けいすけ

うさぎ追いし 山極勝三郎物語のけいすけのレビュー・感想・評価

4.0
幻のノーベル賞


「癌出来つ 意気昂然と 二歩三歩」
日本の癌研究の祖が遺した句。このたった17文字からは、研究成功の喜びと、その裏にある苦悩がひしひしと感じられる。
山極勝三郎。
後の北海道帝国大学教授となる市川厚一とともに、ウサギを用い癌の研究を重ね、世界初の人工癌発生に成功した病理学者だ。ノーベル賞受賞の候補にもなり、現在の癌研究の草分け的存在となった。
度重なる実験の失敗、家族との関係、そして自らを蝕む病。数々の障壁を乗り越えて、日本にとっての「一歩」を創り出した山極先生には、脱帽でしかない。将来研究を志す者はぜひ観るべき。
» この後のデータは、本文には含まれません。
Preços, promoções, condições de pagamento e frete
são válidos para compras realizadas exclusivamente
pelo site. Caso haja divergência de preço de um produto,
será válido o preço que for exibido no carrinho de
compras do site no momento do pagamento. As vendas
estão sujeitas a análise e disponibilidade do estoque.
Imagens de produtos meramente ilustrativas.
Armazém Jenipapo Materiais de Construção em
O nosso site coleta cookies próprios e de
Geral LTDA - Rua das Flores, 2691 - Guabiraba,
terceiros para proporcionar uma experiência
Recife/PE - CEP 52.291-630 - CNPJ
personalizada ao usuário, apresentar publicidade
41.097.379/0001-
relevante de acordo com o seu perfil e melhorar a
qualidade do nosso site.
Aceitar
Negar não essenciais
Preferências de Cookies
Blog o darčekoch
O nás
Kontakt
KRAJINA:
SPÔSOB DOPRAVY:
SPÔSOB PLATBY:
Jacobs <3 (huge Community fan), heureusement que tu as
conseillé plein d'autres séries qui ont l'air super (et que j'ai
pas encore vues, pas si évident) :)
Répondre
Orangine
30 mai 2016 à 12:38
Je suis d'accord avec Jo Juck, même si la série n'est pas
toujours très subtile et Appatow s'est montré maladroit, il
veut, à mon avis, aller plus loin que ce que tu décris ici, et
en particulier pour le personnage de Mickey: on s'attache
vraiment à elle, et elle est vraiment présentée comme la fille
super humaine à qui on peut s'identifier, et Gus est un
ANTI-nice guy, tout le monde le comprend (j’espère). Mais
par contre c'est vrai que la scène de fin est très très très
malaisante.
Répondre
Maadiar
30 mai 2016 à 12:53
映画としては脇役俳優の演技の拙さが若干気になったが、この作品に求めてはないし、遠藤憲一の演技は素晴らしかった。連綿と続いていく歴史は、自然と淘汰され未来の人々に喧伝されているが、当然のことながら昔の人々も我々と同じスピードで進む時間を生きていた。そして我々はその「語りえぬ歴史」の存在を決して忘れてはならないと強く実感した。